» **PROVIDED RECORDS**
________________________
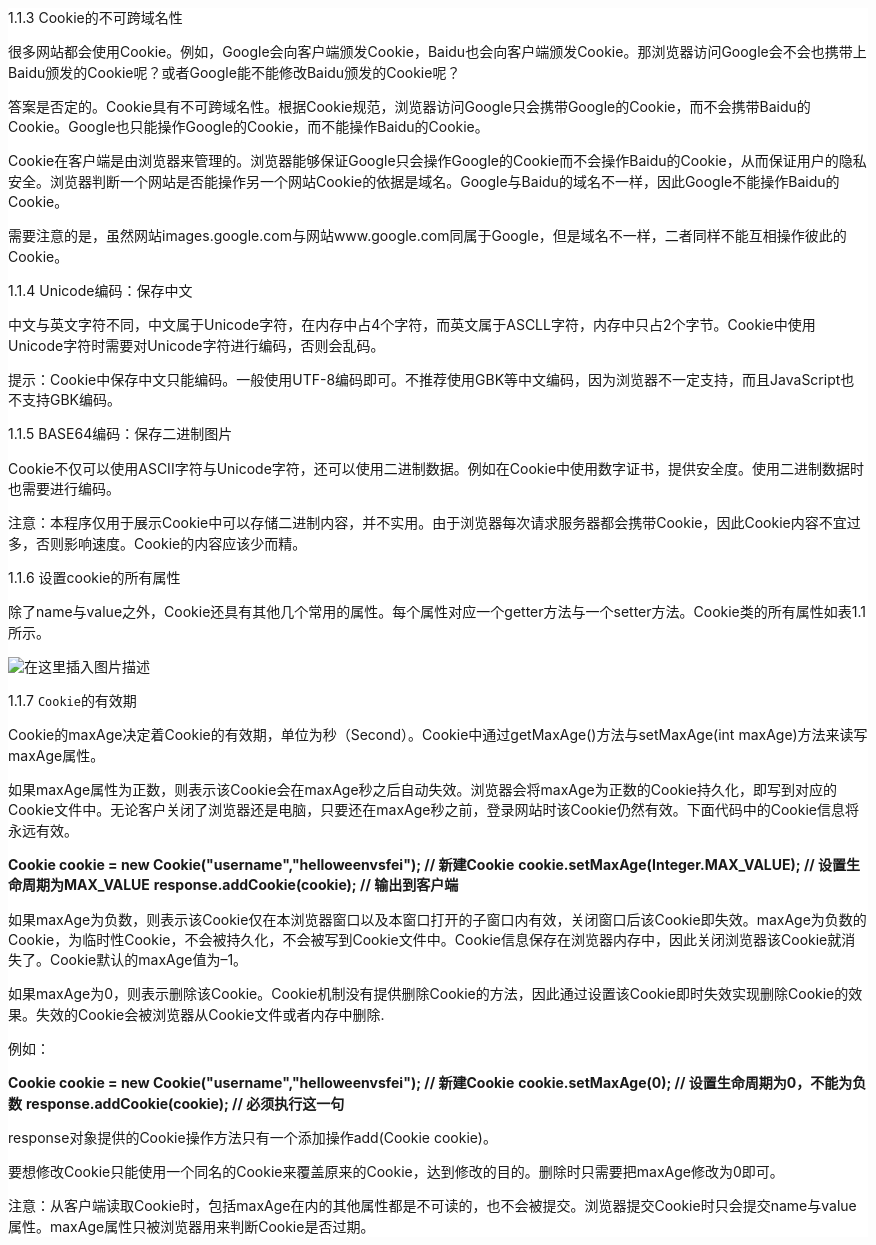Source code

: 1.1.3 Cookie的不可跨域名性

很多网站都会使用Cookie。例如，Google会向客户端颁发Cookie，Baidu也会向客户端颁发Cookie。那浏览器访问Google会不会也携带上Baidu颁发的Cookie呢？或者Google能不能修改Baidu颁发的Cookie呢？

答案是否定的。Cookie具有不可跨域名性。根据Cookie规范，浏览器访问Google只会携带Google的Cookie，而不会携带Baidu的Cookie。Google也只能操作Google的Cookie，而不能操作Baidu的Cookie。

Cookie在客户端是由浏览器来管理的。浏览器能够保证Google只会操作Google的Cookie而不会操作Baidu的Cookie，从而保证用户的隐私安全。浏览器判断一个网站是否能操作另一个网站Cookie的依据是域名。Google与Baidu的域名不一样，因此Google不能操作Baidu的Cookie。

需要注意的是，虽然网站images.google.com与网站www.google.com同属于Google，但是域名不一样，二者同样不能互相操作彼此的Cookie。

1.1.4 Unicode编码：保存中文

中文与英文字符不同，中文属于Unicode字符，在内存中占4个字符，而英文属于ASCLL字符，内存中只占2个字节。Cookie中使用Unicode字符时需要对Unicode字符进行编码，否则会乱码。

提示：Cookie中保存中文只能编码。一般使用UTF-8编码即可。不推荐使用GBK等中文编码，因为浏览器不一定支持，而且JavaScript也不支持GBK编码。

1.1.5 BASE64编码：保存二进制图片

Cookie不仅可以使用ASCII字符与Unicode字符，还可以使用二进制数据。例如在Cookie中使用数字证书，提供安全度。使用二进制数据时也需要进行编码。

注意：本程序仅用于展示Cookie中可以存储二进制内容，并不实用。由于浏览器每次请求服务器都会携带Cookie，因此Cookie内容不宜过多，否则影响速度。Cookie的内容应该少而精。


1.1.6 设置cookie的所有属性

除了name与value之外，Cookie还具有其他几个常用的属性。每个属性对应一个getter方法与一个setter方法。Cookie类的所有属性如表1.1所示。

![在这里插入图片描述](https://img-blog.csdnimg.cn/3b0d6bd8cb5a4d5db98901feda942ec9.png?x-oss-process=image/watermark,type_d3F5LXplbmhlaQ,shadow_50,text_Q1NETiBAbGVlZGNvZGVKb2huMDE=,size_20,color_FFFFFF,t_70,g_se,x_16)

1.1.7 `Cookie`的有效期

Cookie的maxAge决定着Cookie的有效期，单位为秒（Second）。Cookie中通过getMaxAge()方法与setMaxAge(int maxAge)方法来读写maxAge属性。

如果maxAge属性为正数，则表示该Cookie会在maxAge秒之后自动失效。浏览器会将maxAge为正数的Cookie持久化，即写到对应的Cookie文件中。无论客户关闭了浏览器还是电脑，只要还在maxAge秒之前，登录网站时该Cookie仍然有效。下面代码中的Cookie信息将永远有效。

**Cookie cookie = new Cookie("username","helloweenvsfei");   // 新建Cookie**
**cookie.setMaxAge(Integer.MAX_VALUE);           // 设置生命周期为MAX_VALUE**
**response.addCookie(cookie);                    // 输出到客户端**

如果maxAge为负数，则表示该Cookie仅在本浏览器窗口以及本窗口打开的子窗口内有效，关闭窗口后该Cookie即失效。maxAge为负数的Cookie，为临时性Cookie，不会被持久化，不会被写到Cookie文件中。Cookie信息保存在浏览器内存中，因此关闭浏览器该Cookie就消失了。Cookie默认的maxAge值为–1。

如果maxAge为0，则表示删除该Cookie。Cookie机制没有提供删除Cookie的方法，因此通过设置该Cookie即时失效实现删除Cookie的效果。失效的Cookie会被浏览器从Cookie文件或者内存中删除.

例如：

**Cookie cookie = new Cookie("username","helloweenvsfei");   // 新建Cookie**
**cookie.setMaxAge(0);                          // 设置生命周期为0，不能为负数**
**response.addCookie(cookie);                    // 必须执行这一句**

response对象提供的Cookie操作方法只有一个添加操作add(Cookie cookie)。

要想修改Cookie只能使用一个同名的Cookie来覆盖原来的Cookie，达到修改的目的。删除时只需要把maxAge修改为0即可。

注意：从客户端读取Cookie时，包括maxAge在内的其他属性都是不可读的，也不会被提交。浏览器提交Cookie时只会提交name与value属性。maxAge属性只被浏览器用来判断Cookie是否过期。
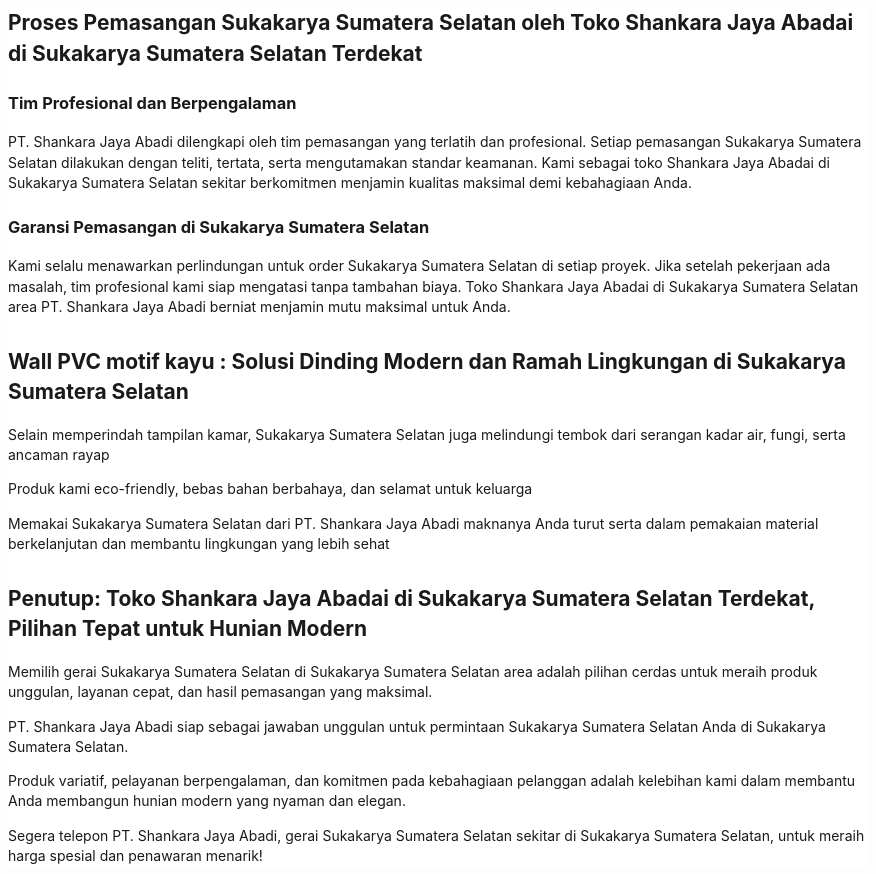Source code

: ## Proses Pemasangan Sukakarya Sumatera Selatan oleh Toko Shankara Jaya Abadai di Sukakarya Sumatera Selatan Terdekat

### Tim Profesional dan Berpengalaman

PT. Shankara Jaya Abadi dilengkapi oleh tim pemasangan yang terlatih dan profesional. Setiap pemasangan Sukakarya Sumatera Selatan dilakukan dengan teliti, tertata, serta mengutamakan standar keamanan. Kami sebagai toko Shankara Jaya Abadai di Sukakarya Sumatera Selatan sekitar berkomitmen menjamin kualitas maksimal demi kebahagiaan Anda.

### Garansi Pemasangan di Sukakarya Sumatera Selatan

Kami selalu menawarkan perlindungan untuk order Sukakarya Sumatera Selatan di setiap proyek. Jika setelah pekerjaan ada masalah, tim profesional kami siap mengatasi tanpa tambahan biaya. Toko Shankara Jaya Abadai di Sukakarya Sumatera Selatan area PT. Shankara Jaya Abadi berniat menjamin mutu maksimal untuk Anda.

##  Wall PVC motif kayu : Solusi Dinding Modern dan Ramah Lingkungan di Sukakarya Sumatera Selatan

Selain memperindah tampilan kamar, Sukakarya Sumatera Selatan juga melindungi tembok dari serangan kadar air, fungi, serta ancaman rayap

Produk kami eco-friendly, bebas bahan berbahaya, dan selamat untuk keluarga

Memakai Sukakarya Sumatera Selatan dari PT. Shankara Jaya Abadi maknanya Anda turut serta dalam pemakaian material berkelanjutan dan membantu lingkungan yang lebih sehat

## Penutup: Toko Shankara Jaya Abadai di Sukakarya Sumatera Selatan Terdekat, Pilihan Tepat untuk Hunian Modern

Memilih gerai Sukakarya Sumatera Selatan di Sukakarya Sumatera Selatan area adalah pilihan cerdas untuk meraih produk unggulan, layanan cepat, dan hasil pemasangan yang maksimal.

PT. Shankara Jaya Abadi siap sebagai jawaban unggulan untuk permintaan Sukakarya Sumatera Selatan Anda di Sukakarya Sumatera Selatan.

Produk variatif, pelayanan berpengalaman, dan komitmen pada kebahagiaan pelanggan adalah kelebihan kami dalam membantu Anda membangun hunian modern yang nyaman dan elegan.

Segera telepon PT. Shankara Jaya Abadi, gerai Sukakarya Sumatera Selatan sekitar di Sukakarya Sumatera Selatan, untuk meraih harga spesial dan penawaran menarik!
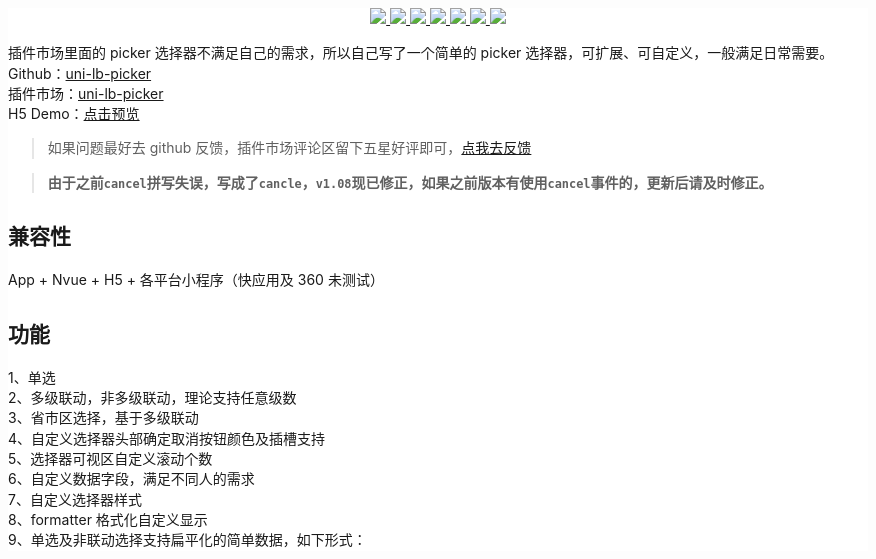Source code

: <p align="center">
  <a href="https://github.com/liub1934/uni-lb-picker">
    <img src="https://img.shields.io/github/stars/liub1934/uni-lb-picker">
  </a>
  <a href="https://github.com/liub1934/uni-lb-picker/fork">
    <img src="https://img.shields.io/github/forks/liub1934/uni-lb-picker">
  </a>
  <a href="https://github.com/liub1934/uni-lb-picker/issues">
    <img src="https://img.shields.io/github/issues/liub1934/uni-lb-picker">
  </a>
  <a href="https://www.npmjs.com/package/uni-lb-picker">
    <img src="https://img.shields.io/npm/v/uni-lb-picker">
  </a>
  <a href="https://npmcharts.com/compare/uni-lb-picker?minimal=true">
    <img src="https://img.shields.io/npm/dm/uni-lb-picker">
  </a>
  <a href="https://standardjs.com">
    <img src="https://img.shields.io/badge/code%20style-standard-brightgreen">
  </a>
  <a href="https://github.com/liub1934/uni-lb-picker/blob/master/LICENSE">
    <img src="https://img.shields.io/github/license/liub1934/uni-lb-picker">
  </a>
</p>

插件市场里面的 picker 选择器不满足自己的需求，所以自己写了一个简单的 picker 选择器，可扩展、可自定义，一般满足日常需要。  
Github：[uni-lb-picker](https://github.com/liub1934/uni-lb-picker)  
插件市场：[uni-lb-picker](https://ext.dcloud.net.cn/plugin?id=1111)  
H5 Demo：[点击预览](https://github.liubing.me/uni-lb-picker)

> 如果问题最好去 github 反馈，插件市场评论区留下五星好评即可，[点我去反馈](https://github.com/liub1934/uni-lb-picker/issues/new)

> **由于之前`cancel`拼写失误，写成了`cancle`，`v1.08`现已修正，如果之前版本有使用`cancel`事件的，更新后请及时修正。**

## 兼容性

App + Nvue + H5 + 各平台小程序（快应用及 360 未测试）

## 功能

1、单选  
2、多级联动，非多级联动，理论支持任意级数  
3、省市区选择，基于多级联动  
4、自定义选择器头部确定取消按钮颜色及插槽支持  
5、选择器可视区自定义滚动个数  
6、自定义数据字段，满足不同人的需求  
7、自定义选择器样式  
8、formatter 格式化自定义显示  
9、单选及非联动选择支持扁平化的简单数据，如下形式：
________________________
» **WHAT IS BEING ASKED**
Working from the records above, write out verbatim only the lines from the line containing "### Garansi Pemasangan" through the line containing "PT. Shankara Jaya Abadi siap".

» **PROBLEM SOLUTION**
### Garansi Pemasangan di Sukakarya Sumatera Selatan

Kami selalu menawarkan perlindungan untuk order Sukakarya Sumatera Selatan di setiap proyek. Jika setelah pekerjaan ada masalah, tim profesional kami siap mengatasi tanpa tambahan biaya. Toko Shankara Jaya Abadai di Sukakarya Sumatera Selatan area PT. Shankara Jaya Abadi berniat menjamin mutu maksimal untuk Anda.

##  Wall PVC motif kayu : Solusi Dinding Modern dan Ramah Lingkungan di Sukakarya Sumatera Selatan

Selain memperindah tampilan kamar, Sukakarya Sumatera Selatan juga melindungi tembok dari serangan kadar air, fungi, serta ancaman rayap

Produk kami eco-friendly, bebas bahan berbahaya, dan selamat untuk keluarga

Memakai Sukakarya Sumatera Selatan dari PT. Shankara Jaya Abadi maknanya Anda turut serta dalam pemakaian material berkelanjutan dan membantu lingkungan yang lebih sehat

## Penutup: Toko Shankara Jaya Abadai di Sukakarya Sumatera Selatan Terdekat, Pilihan Tepat untuk Hunian Modern

Memilih gerai Sukakarya Sumatera Selatan di Sukakarya Sumatera Selatan area adalah pilihan cerdas untuk meraih produk unggulan, layanan cepat, dan hasil pemasangan yang maksimal.

PT. Shankara Jaya Abadi siap sebagai jawaban unggulan untuk permintaan Sukakarya Sumatera Selatan Anda di Sukakarya Sumatera Selatan.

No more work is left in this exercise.